Я подписал несколько десятков указов о помиловании. Они касались людей уж явно ни в чем не замешанных. С остальными еще предстояло разбираться. Во всяком случае, пьяный комбайн замедлил ход и начал выбирать дорогу.
Так не смывают грехи. Да! Так ищут самооправдания. Неправда, что искупить убийство одних можно спасением других. Покаяние — изменение жизни, а не битье себя в грудь кулаком. Я не был готов изменить свою жизнь.

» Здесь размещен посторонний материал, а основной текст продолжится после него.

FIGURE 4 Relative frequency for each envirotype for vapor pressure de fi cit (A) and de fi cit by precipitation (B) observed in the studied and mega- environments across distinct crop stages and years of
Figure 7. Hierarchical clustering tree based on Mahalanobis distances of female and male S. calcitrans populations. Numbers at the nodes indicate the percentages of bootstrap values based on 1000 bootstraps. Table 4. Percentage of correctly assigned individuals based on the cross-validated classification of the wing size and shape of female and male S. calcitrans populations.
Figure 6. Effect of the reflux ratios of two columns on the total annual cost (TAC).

Вскоре я получил письмо Эммануила. Бумажное. Вскрывал с некоторым содроганием, ожидая упреков в излишней снисходительности.
Ничего подобного.
«Я рад, что ты взял себя в руки и, наконец, работаешь».
И приглашение на некоторое мероприятие. Почему-то в половине двенадцатого ночи. В саду.

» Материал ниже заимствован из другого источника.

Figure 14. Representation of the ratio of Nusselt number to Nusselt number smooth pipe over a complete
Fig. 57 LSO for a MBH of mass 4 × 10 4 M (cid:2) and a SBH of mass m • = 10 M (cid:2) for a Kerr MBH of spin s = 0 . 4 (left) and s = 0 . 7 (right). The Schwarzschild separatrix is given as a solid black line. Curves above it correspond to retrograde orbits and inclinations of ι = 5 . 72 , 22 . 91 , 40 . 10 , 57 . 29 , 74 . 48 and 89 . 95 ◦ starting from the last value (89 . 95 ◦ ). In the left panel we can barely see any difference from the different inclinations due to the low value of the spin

Я вспомнил харакири Варфоломея, и мне стало не по себе.
Старый бумажный фонарь слабо освещал мощеную крупными камнями дорожку, заросли хризантем, траву, ноздреватые камни сада и каменный колодец с родниковой водой.
Я заметил Эммануила на берегу пруда. Он повернулся ко мне и сделал знак подойти.
В воде пруда отражалась луна. Снова полная. Как в ту ночь.
Эммануил оперся рукой о ствол дерева. Поза хозяина.
— Рад видеть тебя, Пьетрос.
Я склонил голову.
— Я рад, что ты остался. Я знаю, о чем ты думал. Тебе трудно. Трудно вам всем. Вы еще в Воинствующей церкви, а не в Торжествующей. На войне, как на войне. Меч, который я принес, кто-то должен поднять и обагрить кровью. Этого не избежать, как бы нам не хотелось. «Добро и зло — суть время». Так писал один дзэнский мастер. Догэн. В этом он прав. Бывают периоды упадка, когда божья Церковь становится синагогой Сатаны. А ее слуги — его слугами. Так стало перед моим приходом. Иначе в нем не было бы нужды. Мы еще многих можем спасти. Вывести к свету. В этом наша цель. Но, если люди отворачиваются от меня — они погибли. Тогда мы должны не дать им увести за собой других. Убить? Да! Но убить одного для спасения многих. Ты убил погибшего, Пьетрос. Его уже нельзя было спасти. И тем более опасного погибшего, что он мог увести за собой многих и многих.